- **Texto fornecido**:
É a adaptação quase literal de “A auto-estrada do Sul”, o mesmo que foi abordado de maneira parcial por Godard. Em nenhum dos dois casos aparece Cortázar nos créditos dos títulos de apresentação. Tratou-se de um filme orientado claramente para o público europeu em geral, um tipo de produção muito frequente nos 60 e 70 que tentava contrariar o domínio do cinema anglófono. Daí que o elenco inclua atores de vários países, começando pelos italianos Alberto Sordi, Marcello Mastroianni e Ugo Tognazzi, os espanhóis Fernando Rey, Angela Molina e José Sacristán e os franceses Gérard Depardieu e Annie Girardot. A quantidade de nomes com que o filme foi apresentado (L’ Ingorgo, Una historia impossible, Il grande atasco), ainda na própria Itália, responde a essa premissa. A história dá conta de um gigantesco engarrafamento na rota que conduz a Roma. A sua duração irá submetendo as personagens a diversas situações, até abalar os pilares da conduta humana. Um casal separa-se, um homem morre por falta de assistência médica e ocorre uma violação, sequência particularmente desagradável devido à indiferença das demais personagens e que é a única que se afasta do tom de comédia do filme. A grande diferença com o conto original está na escolha do foco de atenção. Enquanto Cortázar se centra nas ações, o filme centra nas personagens. Cabe recordar, além disso, que no conto as pessoas são identificadas pelo modelo dos seus automóveis.
De Roberto Gervitz /2005 / Brasil.
O conto “Manuscrito encontrado num bolso” faz parte do livro Octaedro (1974). Em primeira pessoa, conta a história de um homem que pratica um jogo que consiste em estabelecer uma rota dentro da rede do metrô de Paris. Se durante o trajeto encontrar uma mulher que coincide com este traçado, ele se outorga o direito de a abordar. O flme brasileiro toma esta ideia como ponto de partida, e aproveita-a para arrendondar uma boa ficção a respeito da solidão nas grandes cidades. A rede de subterrâneos parisiense é substituída pelo menos glamoroso metro de São Paulo. Dado não menor, trata-se de uma cidade realmente multitudinária e, à diferença do conto de original, grande parte do filme se desenvolverá na superfície. A personagem principal é um pianista, Martin, cujas probabilidades de sucesso no jogo são remotas: ou a rota escolhida pela mulher não coincide ou é recusado por medo. Mesmo assim, Martin terá as suas oportunidades, primeiro a mãe de uma menina autista e depois uma escritora cega. Finalmente uma mulher desperta o seu interesse e ele segui-la-á, transgredindo as regras do jogo. A escolhida resulta ser uma prostituta que tenta escapar dos seus exploradores. A esta altura, pouco e nada fica do conto de Cortázar à exceção do nome de uma das suas personagens: Ana.
De Diego Sabanés / 2008 / Argentina.

Extrações de texto por página:
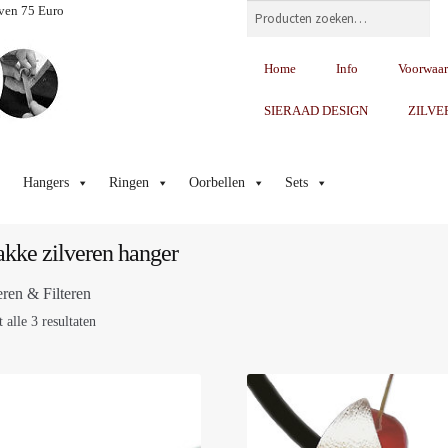
Zoeken
ven 75 Euro
Home
Info
Voorwaa
SIERAAD DESIGN
ZILVE
Hangers
Ringen
Oorbellen
Sets
akke zilveren hanger
eren & Filteren
 alle 3 resultaten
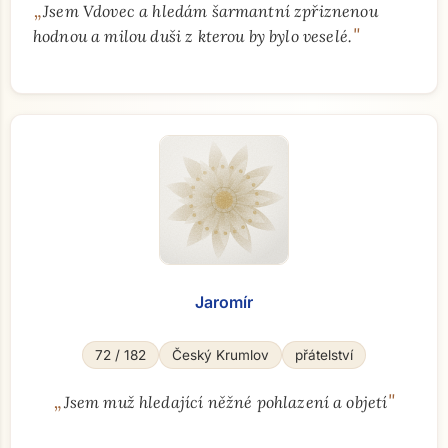
„
Jsem Vdovec a hledám šarmantní zpřiznenou
"
hodnou a milou duši z kterou by bylo veselé.
Jaromír
72 / 182
Český Krumlov
přátelství
„
"
Jsem muž hledající něžné pohlazení a objetí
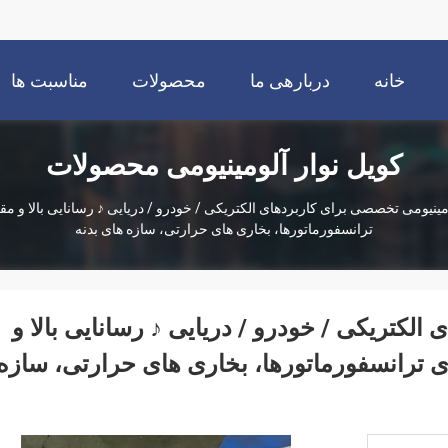
خانه
دربارهی ما
محصولات
مناسبت ها
کویل نوار آلومینیومی محصولات
ومینیومی تخصصی برای کاربردهای الکتریکی / خودرو / دریایی ♪ رسانایی بالا و 
ترانسفورماتورها، بخاری های حرارتی، سازه های بدنه
الکتریکی / خودرو / دریایی ♪ رسانایی بالا و
 ترانسفورماتورها، بخاری های حرارتی، سازه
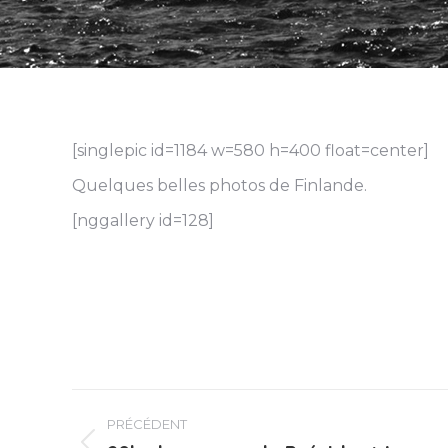
[singlepic id=1184 w=580 h=400 float=center]
Quelques belles photos de Finlande.
[nggallery id=128]
Navigation
PRÉCÉDENT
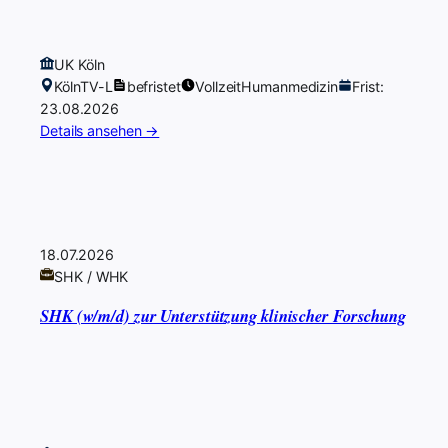
UK Köln
Köln
TV-L
befristet
Vollzeit
Humanmedizin
Frist:
23.08.2026
Details ansehen →
18.07.2026
SHK / WHK
SHK (w/m/d) zur Unterstützung klinischer Forschung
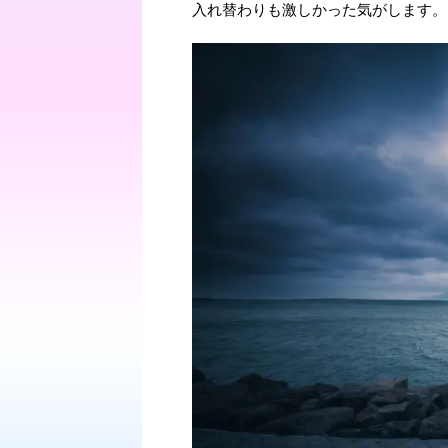
入れ替わりも激しかった気がします。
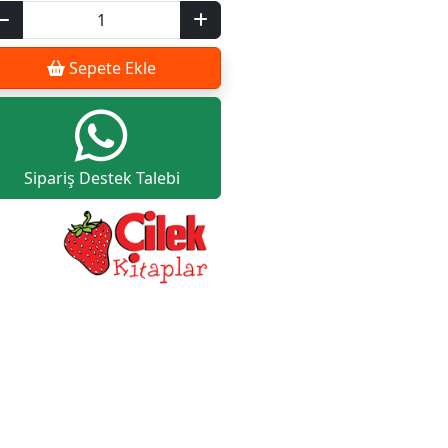
Sepete Ekle
Sipariş Destek Talebi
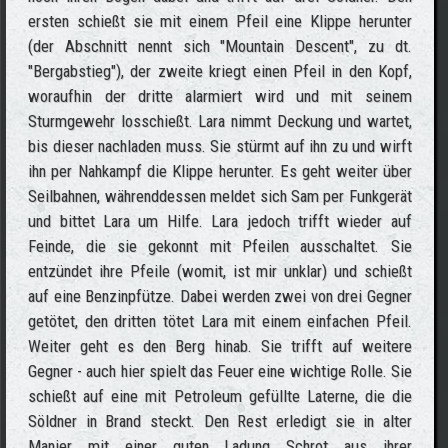
ersten schießt sie mit einem Pfeil eine Klippe herunter
(der Abschnitt nennt sich "Mountain Descent", zu dt.
"Bergabstieg"), der zweite kriegt einen Pfeil in den Kopf,
woraufhin der dritte alarmiert wird und mit seinem
Sturmgewehr losschießt. Lara nimmt Deckung und wartet,
bis dieser nachladen muss. Sie stürmt auf ihn zu und wirft
ihn per Nahkampf die Klippe herunter. Es geht weiter über
Seilbahnen, währenddessen meldet sich Sam per Funkgerät
und bittet Lara um Hilfe. Lara jedoch trifft wieder auf
Feinde, die sie gekonnt mit Pfeilen ausschaltet. Sie
entzündet ihre Pfeile (womit, ist mir unklar) und schießt
auf eine Benzinpfütze. Dabei werden zwei von drei Gegner
getötet, den dritten tötet Lara mit einem einfachen Pfeil.
Weiter geht es den Berg hinab. Sie trifft auf weitere
Gegner - auch hier spielt das Feuer eine wichtige Rolle. Sie
schießt auf eine mit Petroleum gefüllte Laterne, die die
Söldner in Brand steckt. Den Rest erledigt sie in alter
Manier mit einer guten Ladung Schrot aus ihrer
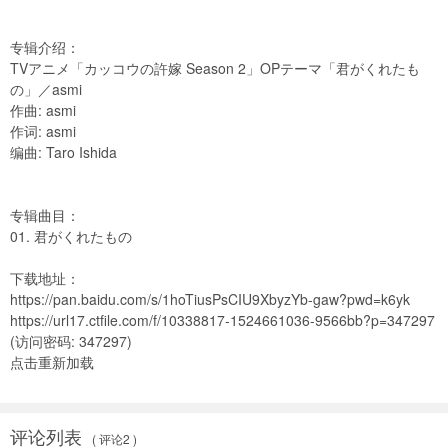
专辑介绍：
TVアニメ「カッコウの許嫁 Season 2」OPテーマ「君がくれたも
の」／asmi
作曲: asmi
作词: asmi
编曲: Taro Ishida
专辑曲目：
01. 君がくれたもの
下载地址：
https://pan.baidu.com/s/1hoTiusPsCIU9XbyzYb-gaw?pwd=k6yk
https://url17.ctfile.com/f/10338817-1524661036-9566bb?p=347297
(访问密码: 347297)
点击重新加载
评论列表
( 评论2 )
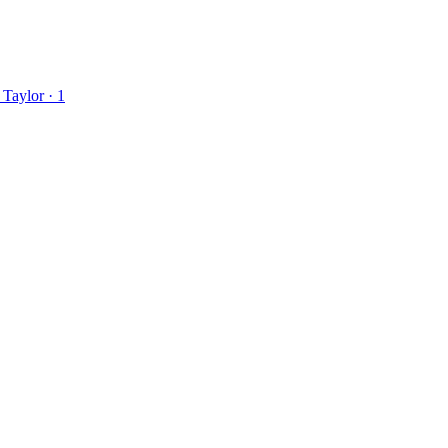
 Taylor
·
1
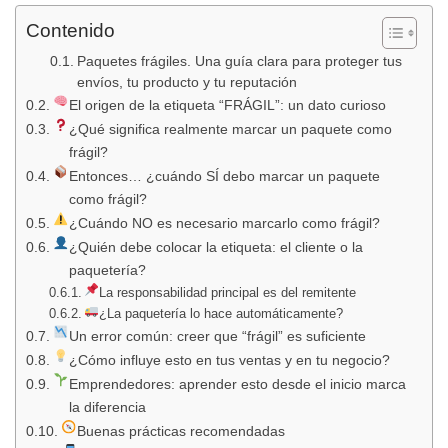
Contenido
Paquetes frágiles. Una guía clara para proteger tus
envíos, tu producto y tu reputación
El origen de la etiqueta “FRÁGIL”: un dato curioso
¿Qué significa realmente marcar un paquete como
frágil?
Entonces… ¿cuándo SÍ debo marcar un paquete
como frágil?
¿Cuándo NO es necesario marcarlo como frágil?
¿Quién debe colocar la etiqueta: el cliente o la
paquetería?
La responsabilidad principal es del remitente
¿La paquetería lo hace automáticamente?
Un error común: creer que “frágil” es suficiente
¿Cómo influye esto en tus ventas y en tu negocio?
Emprendedores: aprender esto desde el inicio marca
la diferencia
Buenas prácticas recomendadas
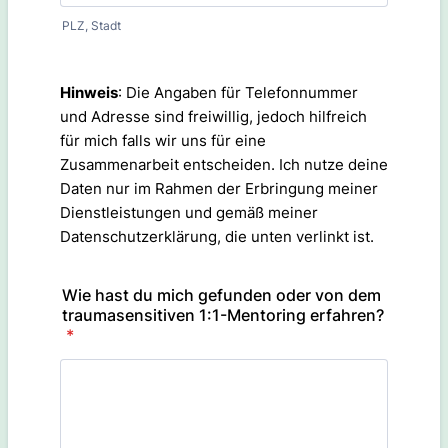
PLZ, Stadt
Hinweis
: Die Angaben für Telefonnummer
und Adresse sind freiwillig, jedoch hilfreich
für mich falls wir uns für eine
Zusammenarbeit entscheiden. Ich nutze deine
Daten nur im Rahmen der Erbringung meiner
Dienstleistungen und gemäß meiner
Datenschutzerklärung, die unten verlinkt ist.
Wie hast du mich gefunden oder von dem
traumasensitiven 1:1-Mentoring erfahren?
*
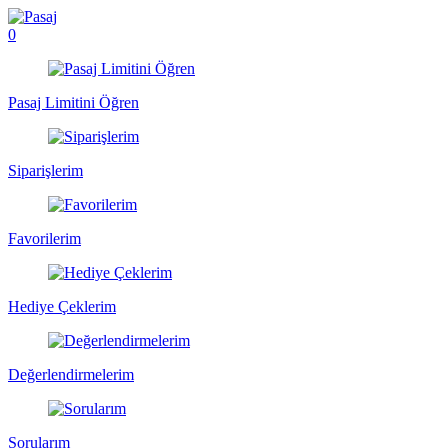
0
Pasaj Limitini Öğren
Siparişlerim
Favorilerim
Hediye Çeklerim
Değerlendirmelerim
Sorularım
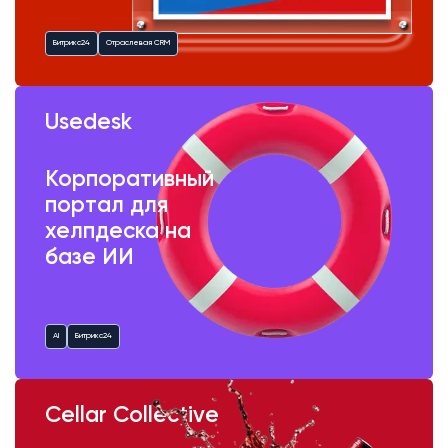
Битрикс24
Отраслевая CRM
Usedesk
Корпоративный
портал для
хелпдеска на
базе ИИ
AI
Битрикс24
Cellar Collective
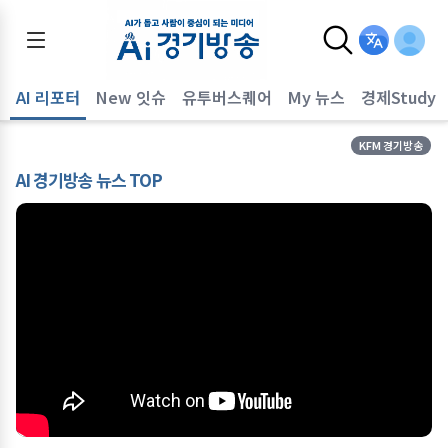
AI 리포터
New 잇슈
유투버스퀘어
My 뉴스
경제Study
KFM 경기방송
AI 경기방송 뉴스 TOP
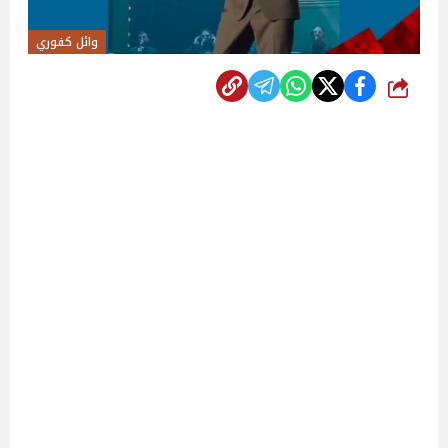
وائل كفوري
شارك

- **Instruções da tarefa**:
Responda às perguntas abaixo com base no texto fornecido.
(a) Para que cidade conduz a rota onde ocorre o gigantesco engarrafamento do filme?
(b) Qual é a profissão de Martin, a personagem principal do filme brasileiro?
(c) Que nome de uma personagem do conto de Cortázar o filme brasileiro conserva?

- **Resposta à tarefa**:
(a) Roma.
(b) Pianista.
(c) Ana.